> **What to produce**
Answer these about the text on the rear-ending motorist presumption, one per line:
(a) Which case is cited for the rule that a factfinder's choice between two permissible views of evidence cannot be manifestly erroneous?
(b) Which party did the trial court choose to believe?
(c) According to the lesson, is the presumption one of liability or one of fact?

The Court of appeal noted that great deference must be given to the findings of fact and credibility determinations of the fact finder, and only when those findings are manifestly erroneous should they be overturned. “Where two permissible views of evidence exist, the factfinder’s choice between them cannot be manifestly erroneous.” Citing Henderson v. Nissan Motor Corporation, 03-606 (La. 02/06/2004), 869 So.2d 62, 69. Based on the conflicting testimony in this case, the Court of Appeal found that the trial court was within its proper discretion of believing Murret over Smith. There was no manifest error.
Under these circumstances, the Court of Appeal ruled that Smith’s reliance on the rear-ending motorist presumption was misplaced. The Court stated:
In order for the presumption to apply, the following motorist must strike the preceding motorist’s vehicle….The trial court stated that it was unconvinced that Mr. Murret’s truck struck the rear of Ms. Smith’s vehicle. Because the trial court did not find that Mr. Murret’s truck struck the rear of Ms. Smith’s vehicle, the following motorist presumption does not apply in this case.
THE LESSON
This confirms that the rear-ending motorist presumption is a presumption of liability and not one of fact. Simply because one vehicle is behind or in front of another does not mean the vehicle in the rear is presumed to be at fault. The finder of fact must first find whether or not the accident constituted a “rear-end” collision. The vehicle in the rear must be the one to strike the vehicle preceding it. We do not automatically presume that the vehicle in the rear struck the vehicle in front of it.

> **Source material**

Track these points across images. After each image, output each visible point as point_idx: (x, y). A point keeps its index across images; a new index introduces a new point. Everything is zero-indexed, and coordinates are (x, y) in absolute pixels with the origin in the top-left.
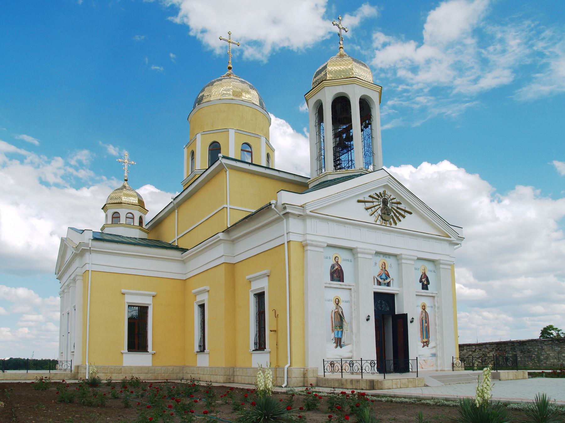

> **Answer to the problem**
(a) Henderson v. Nissan Motor Corporation
(b) Murret
(c) Liability